You can’t talk about Italy without talking about food. “I’m partial to the Southern part of Italy because I prefer tomato sauces over cream sauces. And the seafood on the Adriatic is superb.”

Donna not only enjoys eating in Italy, but she loves cooking as well. “Everywhere I go I ask a local person to teach me how to make a local dish,” Donna said.

Arancini

Last time she learned to make arancini, a rice ball stuffed with a meat ragú, green peas and mozzarella cheese, rolled in egg and bread crumbs and then fried. “They are so delicious with the gooey cheese melting in your mouth when you take a bite.”

She now wants to learn to make a tiramisu she had in Sicily. Donna described her favorite as a unique round-shaped cake shell. “When you cut into it, a thick chocolate sauce, thick caramel sauce and thick pastry cream oozed out. I’m a real sweet lover,” Donna said.

“But then, there’s hardly anything in the food category that I don’t love,” Donna laughed.

And the wine! Donna and her husband are mostly red wine drinkers. “The reds in the Southern region are so gorgeous and intense. There is a really distinct flavor to the grape that has almost a raisiny after taste.
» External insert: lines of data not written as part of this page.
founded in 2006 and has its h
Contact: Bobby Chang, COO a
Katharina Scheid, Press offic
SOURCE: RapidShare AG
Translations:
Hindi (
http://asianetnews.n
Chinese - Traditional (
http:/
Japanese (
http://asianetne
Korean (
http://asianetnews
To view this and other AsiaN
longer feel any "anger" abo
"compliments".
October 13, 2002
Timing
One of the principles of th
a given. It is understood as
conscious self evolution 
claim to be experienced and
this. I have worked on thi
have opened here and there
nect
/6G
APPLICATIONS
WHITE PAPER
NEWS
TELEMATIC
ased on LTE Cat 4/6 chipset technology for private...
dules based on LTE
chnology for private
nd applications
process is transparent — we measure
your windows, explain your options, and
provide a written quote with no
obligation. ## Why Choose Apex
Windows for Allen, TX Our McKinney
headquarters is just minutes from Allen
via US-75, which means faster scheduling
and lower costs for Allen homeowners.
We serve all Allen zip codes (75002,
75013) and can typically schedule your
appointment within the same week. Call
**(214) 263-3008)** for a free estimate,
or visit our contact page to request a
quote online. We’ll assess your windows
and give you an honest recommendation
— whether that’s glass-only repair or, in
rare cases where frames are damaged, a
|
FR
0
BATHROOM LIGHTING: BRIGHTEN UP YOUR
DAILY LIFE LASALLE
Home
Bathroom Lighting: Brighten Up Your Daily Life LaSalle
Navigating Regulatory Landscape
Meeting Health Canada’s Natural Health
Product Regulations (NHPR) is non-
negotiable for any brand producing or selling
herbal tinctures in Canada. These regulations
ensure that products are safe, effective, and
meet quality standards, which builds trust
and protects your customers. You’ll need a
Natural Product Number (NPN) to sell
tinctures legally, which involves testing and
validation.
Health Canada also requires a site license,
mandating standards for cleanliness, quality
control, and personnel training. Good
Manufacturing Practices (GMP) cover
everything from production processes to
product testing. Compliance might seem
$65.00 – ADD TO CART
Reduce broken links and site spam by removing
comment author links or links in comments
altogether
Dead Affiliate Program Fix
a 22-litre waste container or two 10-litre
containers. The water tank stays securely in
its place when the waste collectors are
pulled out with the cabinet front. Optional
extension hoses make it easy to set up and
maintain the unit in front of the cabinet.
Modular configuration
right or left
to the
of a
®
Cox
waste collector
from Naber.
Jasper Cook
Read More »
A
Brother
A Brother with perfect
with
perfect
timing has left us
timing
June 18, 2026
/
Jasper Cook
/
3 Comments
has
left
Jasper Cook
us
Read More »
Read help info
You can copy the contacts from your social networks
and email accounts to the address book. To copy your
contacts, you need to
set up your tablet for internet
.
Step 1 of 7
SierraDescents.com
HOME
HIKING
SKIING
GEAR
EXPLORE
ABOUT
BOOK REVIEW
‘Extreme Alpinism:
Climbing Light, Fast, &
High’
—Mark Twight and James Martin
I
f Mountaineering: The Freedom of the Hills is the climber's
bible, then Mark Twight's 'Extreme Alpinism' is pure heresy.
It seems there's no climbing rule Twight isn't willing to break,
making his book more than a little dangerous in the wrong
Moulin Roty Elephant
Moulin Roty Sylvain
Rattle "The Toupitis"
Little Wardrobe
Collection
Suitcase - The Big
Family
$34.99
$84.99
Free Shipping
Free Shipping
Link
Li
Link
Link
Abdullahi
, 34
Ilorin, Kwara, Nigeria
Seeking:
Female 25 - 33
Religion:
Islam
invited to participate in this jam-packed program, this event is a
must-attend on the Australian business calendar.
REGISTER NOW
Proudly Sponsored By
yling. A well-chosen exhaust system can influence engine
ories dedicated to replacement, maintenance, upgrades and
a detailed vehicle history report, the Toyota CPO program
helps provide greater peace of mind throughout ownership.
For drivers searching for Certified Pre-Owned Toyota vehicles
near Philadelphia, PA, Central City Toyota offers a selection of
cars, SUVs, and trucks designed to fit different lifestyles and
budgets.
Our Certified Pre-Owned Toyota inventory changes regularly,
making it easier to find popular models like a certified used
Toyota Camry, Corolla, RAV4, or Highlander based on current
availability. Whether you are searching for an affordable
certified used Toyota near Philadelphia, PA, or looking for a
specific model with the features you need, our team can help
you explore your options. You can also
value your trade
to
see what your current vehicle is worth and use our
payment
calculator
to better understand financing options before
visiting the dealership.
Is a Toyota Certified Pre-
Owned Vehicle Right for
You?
They’re delicious.”

Finding Time to Heal

Donna knows that her solo trip to Otranto helped make her the person she is today. “You don’t have to go to Italy to start the process. Start small. Carve out the time for yourself to be alone with your thoughts,” Donna said. “Learn to like yourself as a person. It’s so critical. In Italian they use the word essere which means to be. Americans are such busy people, always doing instead of being. Learn to be.”

What’s next for Donna? She’s writing a mystery series that is currently in the submission process. The series features Cat Gabbiano a Lowcountry caterer who embarks on a trip to Italy when her best friend goes missing from a small town in Puglia. Donna continues to submit travel essays and writes a travel blog when she’s on the road.